The GTC exoplanet transit spectroscopy survey. IV. Confirmation of the flat transmission spectrum of HAT-P-32b

TL;DR

This study confirms that HAT-P-32b has a flat optical transmission spectrum, indicating high-altitude clouds or atmospheric composition effects, and demonstrates the reliability of ground-based exoplanet atmospheric measurements.

Contribution

First high-precision ground-based optical transmission spectrum of HAT-P-32b confirming a flat spectrum and validating ground-based methods for exoplanet atmosphere characterization.

Findings

Transmission spectrum shows little variation with wavelength.

Results consistent with previous ground-based studies.

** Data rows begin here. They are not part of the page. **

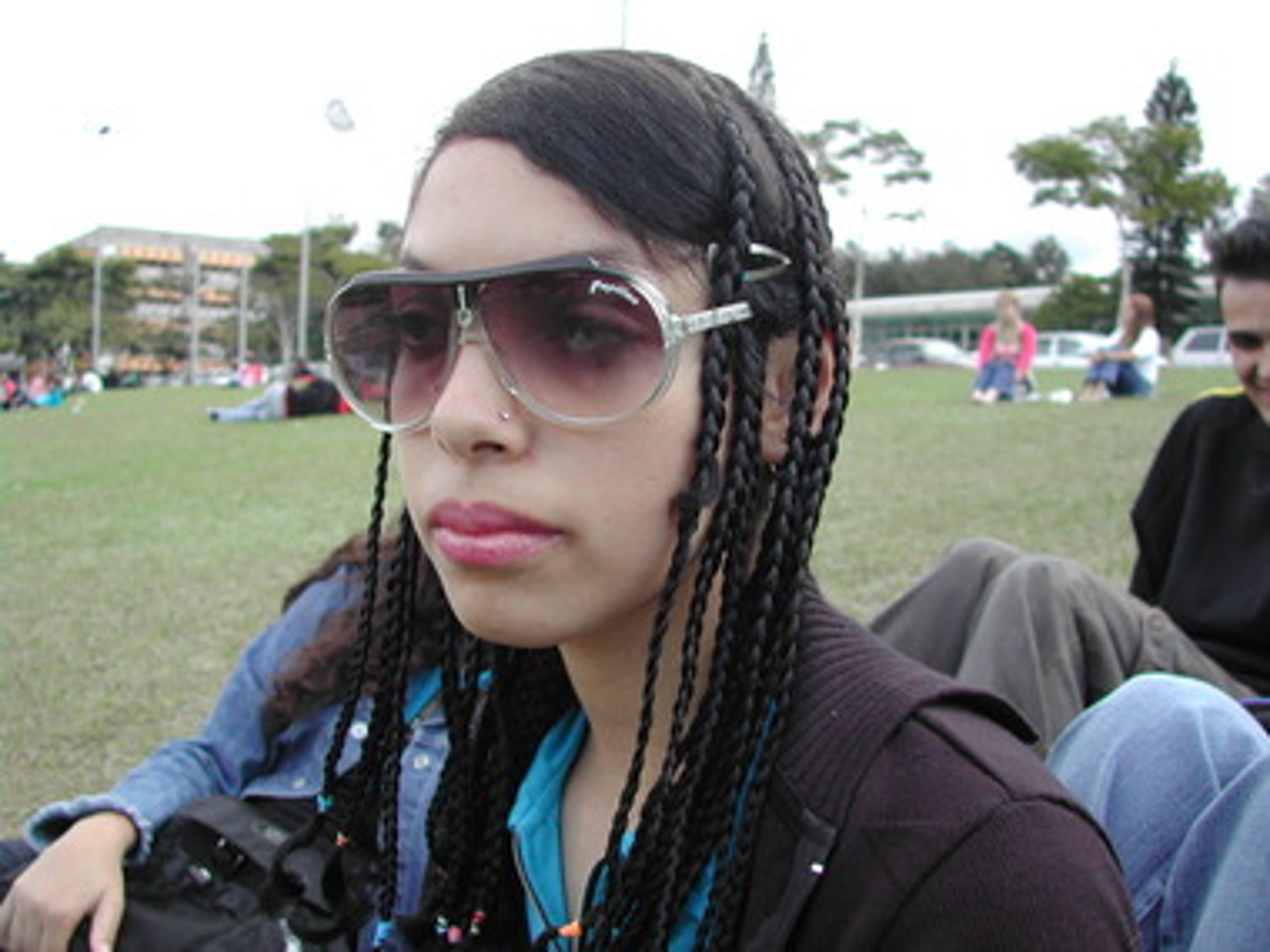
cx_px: 635
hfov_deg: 49.0
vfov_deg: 37.7
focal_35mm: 38
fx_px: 1394
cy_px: 476
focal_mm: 8
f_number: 2.8
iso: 100
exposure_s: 1/288
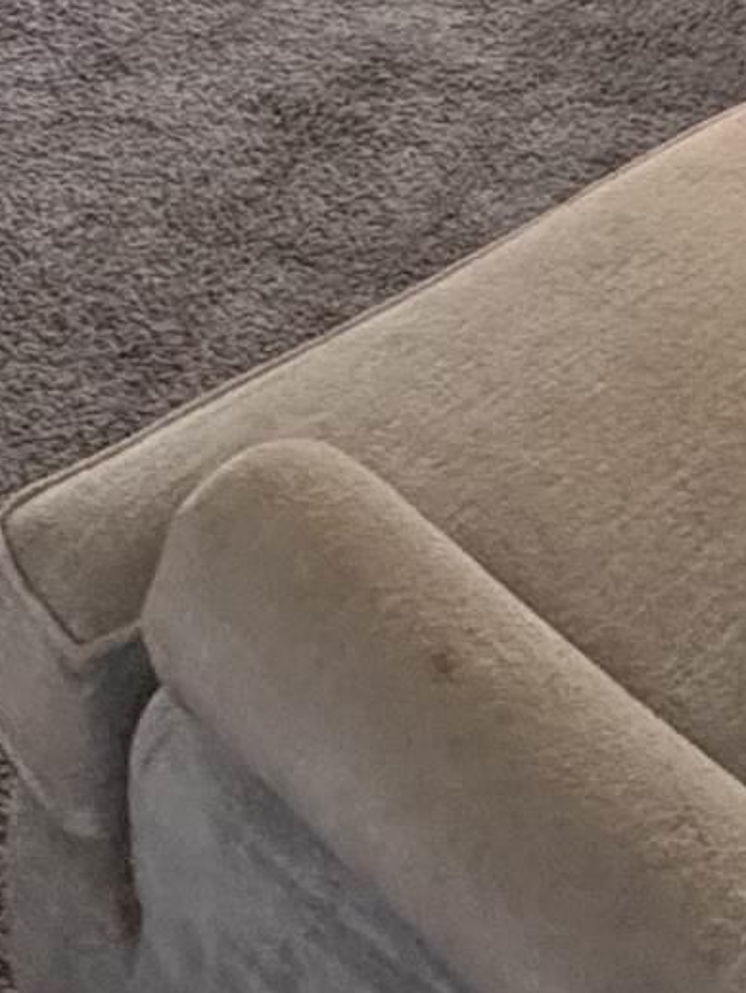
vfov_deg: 16.5
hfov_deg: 17.8
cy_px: -1106
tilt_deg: -4.7
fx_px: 2383
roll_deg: +0.1
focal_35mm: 83
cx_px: 447
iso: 250
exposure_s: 1/120
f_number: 2.2
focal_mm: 2.22
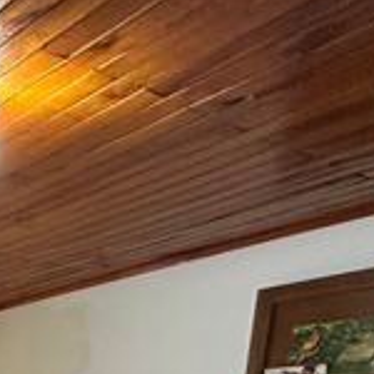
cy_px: 593
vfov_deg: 23.4
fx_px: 672
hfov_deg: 24.0
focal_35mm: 55
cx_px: -196
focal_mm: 2.22
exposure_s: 1/60
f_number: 2.2
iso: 320
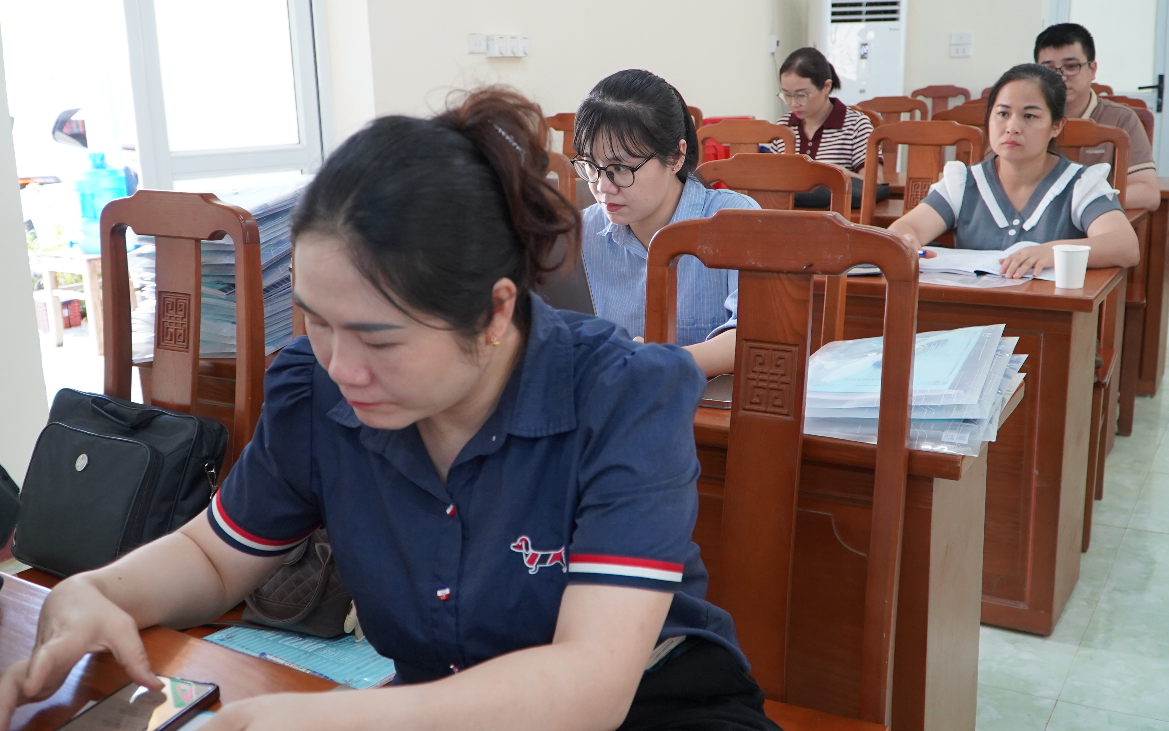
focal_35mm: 34
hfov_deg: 56.7
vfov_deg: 37.3
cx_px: 584
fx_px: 1083
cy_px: 345
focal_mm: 22
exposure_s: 1/160
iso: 1600
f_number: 4
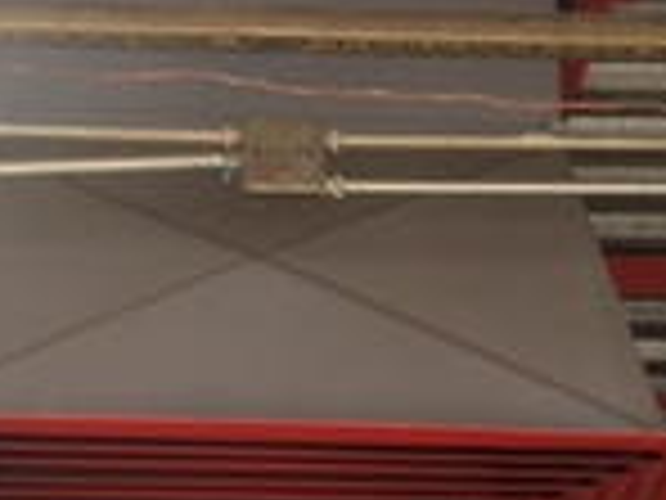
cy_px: 1068
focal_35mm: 125
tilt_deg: +11.7
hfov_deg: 15.8
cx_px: 266
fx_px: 2405
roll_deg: +0.2
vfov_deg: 10.6
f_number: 2.2
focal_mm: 4.15
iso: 25
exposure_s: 1/60
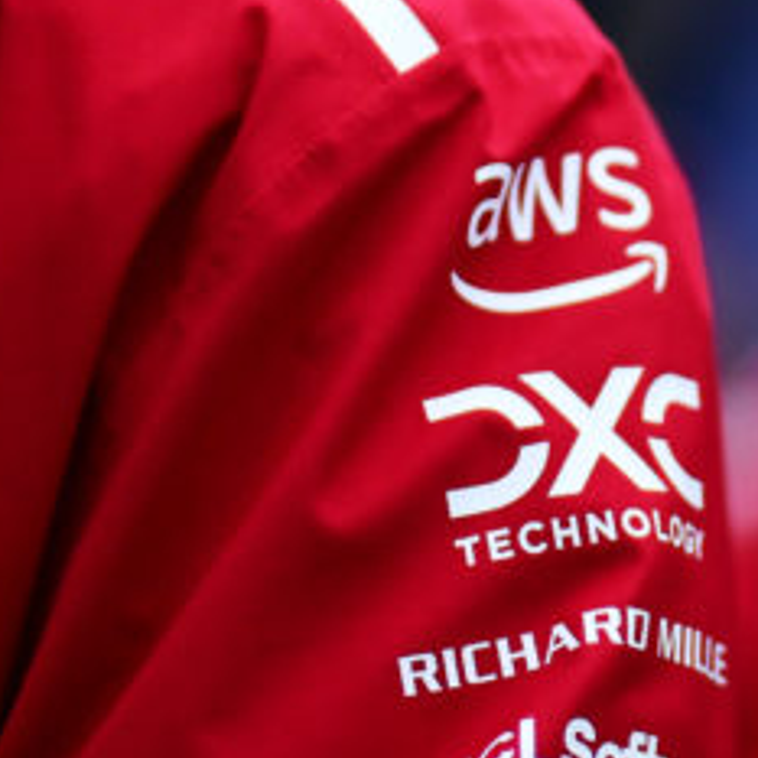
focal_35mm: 354
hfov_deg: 4.9
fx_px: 8770
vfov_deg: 4.9
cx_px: 400
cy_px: -241
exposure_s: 1/16000
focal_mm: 85
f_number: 1.2
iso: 800
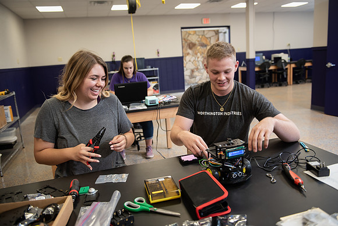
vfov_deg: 42.3
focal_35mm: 31
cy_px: 113
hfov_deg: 60.3
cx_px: 169
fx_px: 291
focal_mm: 31
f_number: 3.5
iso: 640
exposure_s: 1/160
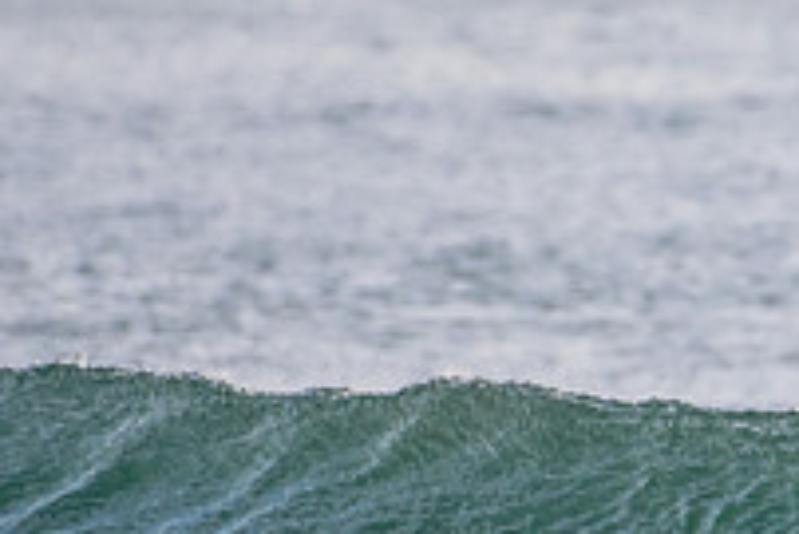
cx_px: 1052
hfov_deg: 1.0
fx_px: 47751
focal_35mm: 2150
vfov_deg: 0.6
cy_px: 623
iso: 900
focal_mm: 500
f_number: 5.6
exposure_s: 1/2000
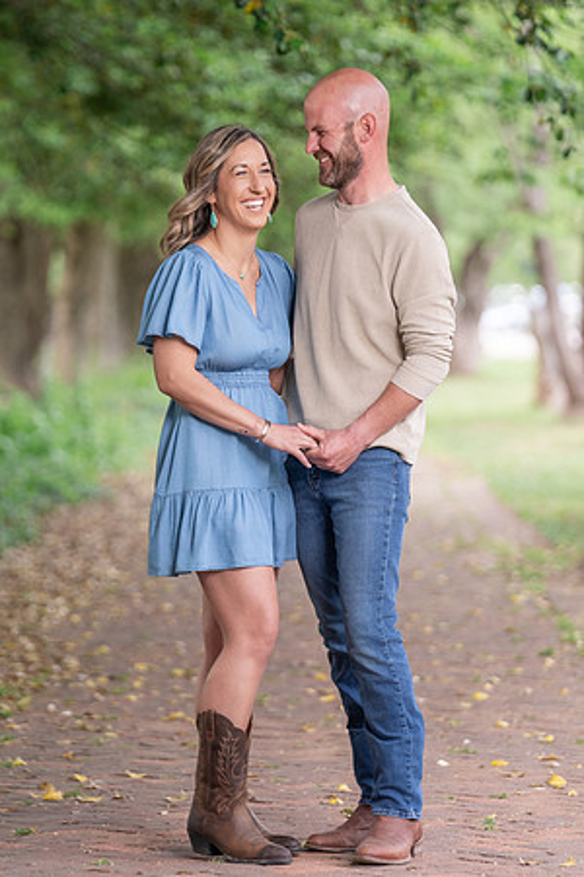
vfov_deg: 10.3
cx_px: 292
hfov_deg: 6.9
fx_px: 4866
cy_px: 438
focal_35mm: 200
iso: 800
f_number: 4
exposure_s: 1/200
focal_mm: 200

Effective temperature of HAT-P-32B determined as 3187 K.

Abstract

We observed the hot Jupiter HAT-P-32b (also known as HAT-P-32Ab) to determine its optical transmission spectrum by measuring the wavelength-dependent planet-to-star radius ratios in the region between 518 - 918 nm. We used the OSIRIS instrument at the GTC in long slit spectroscopy mode, placing HAT-P-32 and a reference star in the same slit and obtaining a time series of spectra covering two transit events. Using the best quality data set, we were able to yield 20 narrow-band transit light curves, with each passband spanning a 20 nm wide interval. After removal of all systematic noise signals and light curve modeling the uncertainties for the resulting radius ratios lie between 337 and 972 ppm. The radius ratios show little variation with wavelength suggesting a high altitude cloud layer masking any atmospheric features. Alternatively, a strong depletion in alkali metals or a much smaller than expected planetary atmospheric scale height could be responsible for the lack of atmospheric features. Our result of a flat transmission spectrum is consistent with a previous ground-based study of the optical spectrum of this planet. This agreement between independent results demonstrates that ground-based measurements of exoplanet atmospheres can give reliable and reproducible results despite the fact that the data often is heavily affected by systematic noise, as long as the noise source is well understood and properly corrected. We also extract an optical spectrum of the M-dwarf companion HAT-P-32B. Using PHOENIX stellar atmosphere models we determine an effective temperature of $T_\mathrm{eff}= 3187^{+60}_{-71}$ K, slightly colder than previous studies relying only on broadband infra-red data.